What is needed:
Show each line in the listing below that contains the word "enough".

·····

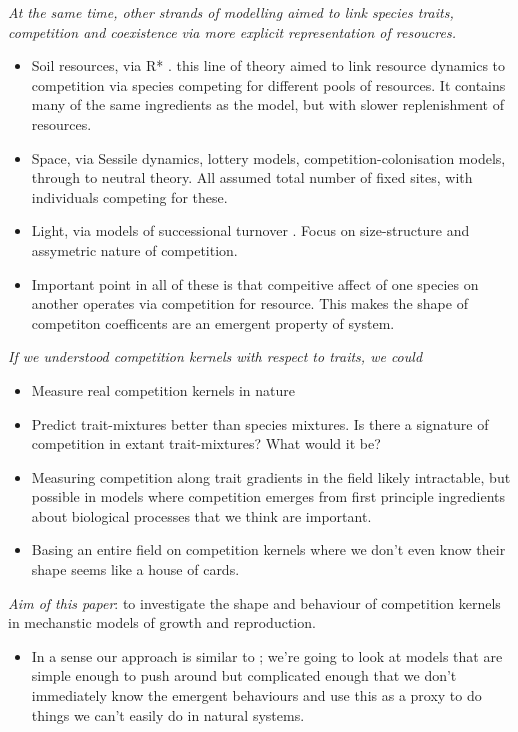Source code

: \documentclass[a4paper,11pt]{article}
\begin{document}
\textit{At the same time, other strands of modelling aimed to link
  species traits, competition and coexistence via more explicit
  representation of resoucres.}
\begin{itemize}
\item Soil resources, via R* \citep{Tilman-1980,Tilman-1982}. this line of theory
  aimed to link  resource
  dynamics to competition via species competing for different pools of
  resources.  It contains many of the same ingredients as the
  \citet{MacArthur-1967} model, but with slower replenishment of
  resources.
\item Space, via Sessile dynamics, lottery models, competition-colonisation
  models, through to neutral theory. All assumed total number of fixed sites,
  with individuals competing for these.
\item Light, via models of successional turnover \citep{Huston-1987, Kohyama-1993}.
  Focus on size-structure and assymetric nature of competition.
\item Important point in all of these is that compeitive affect of one species
  on another operates via competition for resource. This makes the shape of
  competiton coefficents are an emergent  property of system.
\end{itemize}

\textit{If we understood competition kernels with respect to traits,
  we could}
\begin{itemize}
\item Measure real competition kernels in nature
\item Predict trait-mixtures better than species mixtures.  Is there a
  signature of competition in extant trait-mixtures?  What would it
  be?
\item Measuring competition along trait gradients in the field likely
  intractable, but possible in models where competition emerges from
  first principle ingredients about biological processes that we think
  are important.
\item Basing an entire field on competition kernels where we don't
  even know their shape seems like a house of cards.
\end{itemize}

\textit{Aim of this paper}: to investigate the shape and behaviour of
competition kernels in mechanstic models of growth and reproduction.
\begin{itemize}
\item In a sense our approach is similar to \citet{Draghi-2012}; we're
  going to look at models that are simple enough to push around but
  complicated enough that we don't immediately know the emergent
  behaviours and use this as a proxy to do things we can't easily do
  in natural systems.
\end{itemize}
\end{document}
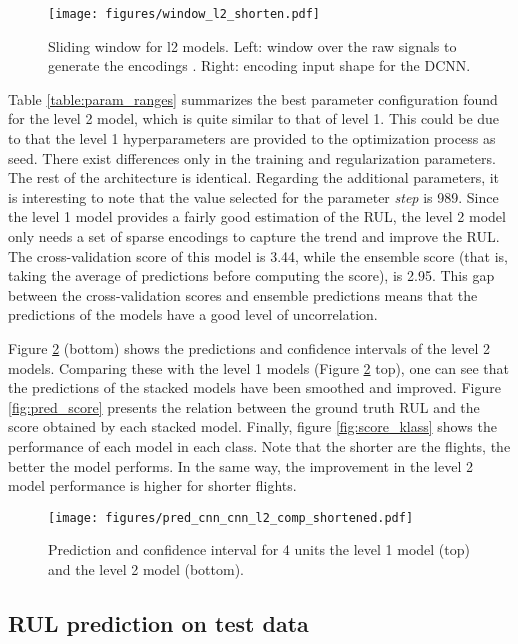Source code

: \documentclass[PHM, 2021]{PHMSociety}
\begin{document}
\begin{figure}[t]
\centering
\texttt{[image: figures/window\_l2\_shorten.pdf]}
\caption{Sliding window for l2 models. Left: window over the raw signals to generate the encodings . Right: encoding input shape for the DCNN.}
\label{fig:window2}
\end{figure}

Table \ref{table:param_ranges} summarizes the best parameter configuration found for the level 2 model, which is quite similar to that of level 1. This could be due to that the level 1 hyperparameters are provided to the optimization process as seed. There exist differences only in the training and regularization parameters. The rest of the architecture is identical. Regarding the additional parameters, it is interesting to note that the value selected for the parameter \textit{step} is 989. Since the level 1 model provides a fairly good estimation of the RUL, the level 2 model only needs a set of sparse encodings to capture the trend and improve the RUL. The cross-validation score of this model is 3.44, while the ensemble score (that is, taking the average of predictions before computing the score), is 2.95. This gap between the cross-validation scores and ensemble predictions means that the predictions of the models have a good level of uncorrelation.

Figure \ref{fig:predl2} (bottom) shows the predictions and confidence intervals of the level 2 models. Comparing these with the level 1 models (Figure \ref{fig:predl2} top), one can see that the predictions of the stacked models have been smoothed and improved. Figure \ref{fig:pred_score} presents the relation between the ground truth RUL and the score obtained by each stacked model. Finally, figure \ref{fig:score_klass} shows the performance of each  model in each class. Note that the shorter are the flights, the better the model performs. In the same way, the improvement in the level 2 model performance is higher for shorter flights.

\begin{figure}[t]
\centering
\texttt{[image: figures/pred\_cnn\_cnn\_l2\_comp\_shortened.pdf]}
\caption{Prediction and confidence interval for 4 units the level 1 model (top) and the level 2 model (bottom).}
\label{fig:predl2}
\end{figure}

\subsection{RUL prediction on test data}
\end{document}
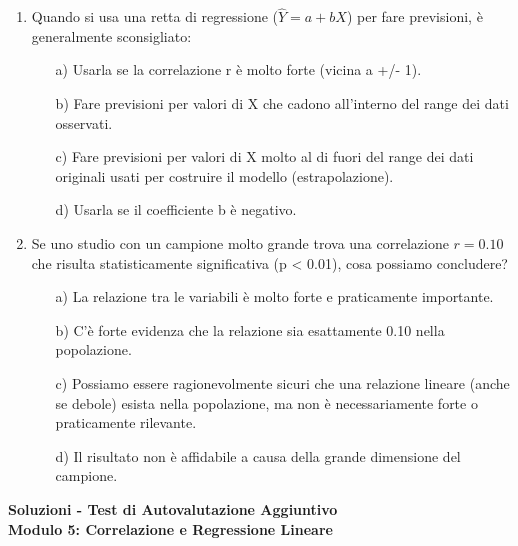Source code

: \documentclass[12pt, a4paper]{article}
\newcommand{\Yhat}{\hat{Y}}
\begin{document}
\begin{enumerate}
\item  Quando si usa una retta di regressione ($\Yhat = a + bX$) per fare previsioni, è generalmente sconsigliato:
\begin{itemize}
    \item[a)] Usarla se la correlazione r è molto forte (vicina a +/- 1).
    \item[b)] Fare previsioni per valori di X che cadono all'interno del range dei dati osservati.
    \item[c)] Fare previsioni per valori di X molto al di fuori del range dei dati originali usati per costruire il modello (estrapolazione).
    \item[d)] Usarla se il coefficiente b è negativo.
\end{itemize}
\vspace{0.3cm}

\item  Se uno studio con un campione molto grande trova una correlazione $r=0.10$ che risulta statisticamente significativa (p < 0.01), cosa possiamo concludere?
\begin{itemize}
    \item[a)] La relazione tra le variabili è molto forte e praticamente importante.
    \item[b)] C'è forte evidenza che la relazione sia esattamente 0.10 nella popolazione.
    \item[c)] Possiamo essere ragionevolmente sicuri che una relazione lineare (anche se debole) esista nella popolazione, ma non è necessariamente forte o praticamente rilevante.
    \item[d)] Il risultato non è affidabile a causa della grande dimensione del campione.
\end{itemize}
\vspace{0.3cm}

    
\end{enumerate}

\newpage

\begin{center}
    \Large\textbf{Soluzioni - Test di Autovalutazione Aggiuntivo} \\
    \vspace{0.2cm}
    \large\textbf{Modulo 5: Correlazione e Regressione Lineare}
\end{center}
\vspace{0.5cm}
\end{document}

·····

Solved problem:
  going to look at models that are simple enough to push around but
  complicated enough that we don't immediately know the emergent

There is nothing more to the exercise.